However Morningstar warned last year that H2O’s “stellar record” came at the “cost of higher risk than investors could have expected”, pointing to the “extensive use of leverage through derivatives”.

H2O’s latest investor letter flags that its funds have bounced back strongly from previous large losses during times of extreme volatility.

It says that H2O’s funds lost more than 20 per cent during the 2015 Greek government debt crisis, but that an investor who bought in at this point then made more than 76 per cent over the following three years.

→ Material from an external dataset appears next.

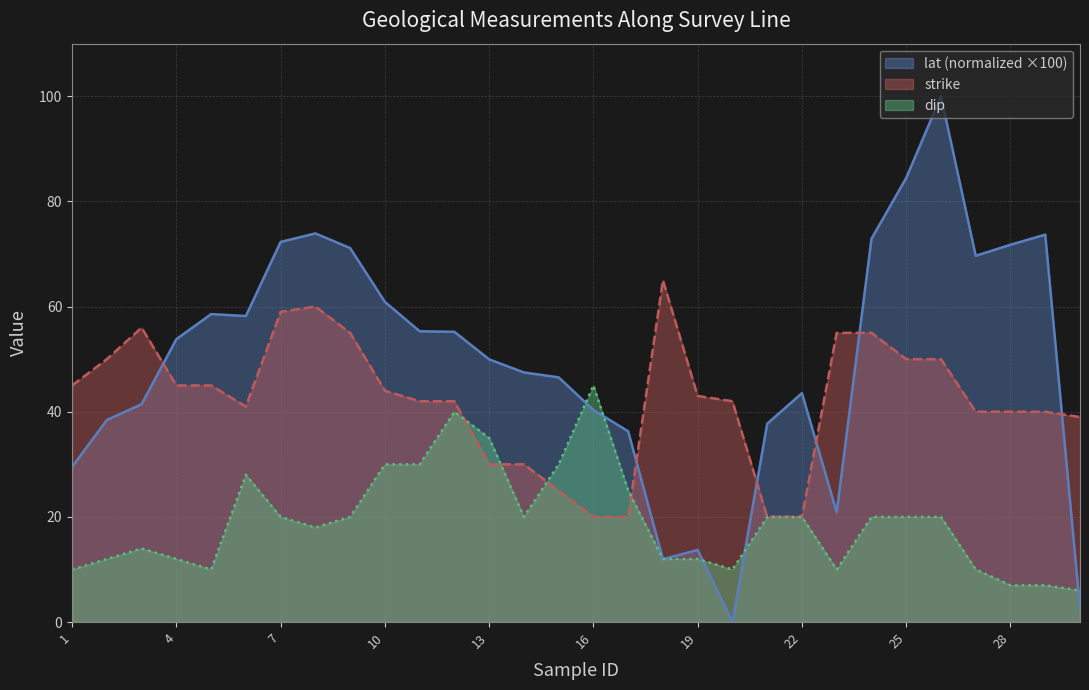

True or false: lat and dip intersect in this chart.

True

At the height of the fallout over H2O’s illiquid debt exposures last year, chief executive Bruno Crastes vowed to never halt redemptions from its funds, which mostly allow investors to withdraw their money on a daily basis.

Worries about H2O’s performance have fed through to the share price of its parent company Natixis, which was the worst-performing major European bank on Monday, as the asset management subsidiary has been a key source of profits for the French lender. Natixis shares fell 18 per cent on Monday and were down a further 2.5 per cent on Tuesday.

Matthew Clark, an equity analyst at Mediobanca, slashed his price target for Natixis shares on Tuesday, citing the impact of H2O’s weaker performance on the bank’s revenue. He also flagged the potential for renewed concerns around the fund manager’s hard-to-sell bonds.

“Against a backdrop of stressed markets, we fear reputational risks relating to these illiquid fund holdings which weighed last year could yet resurface,” Mr Clark said.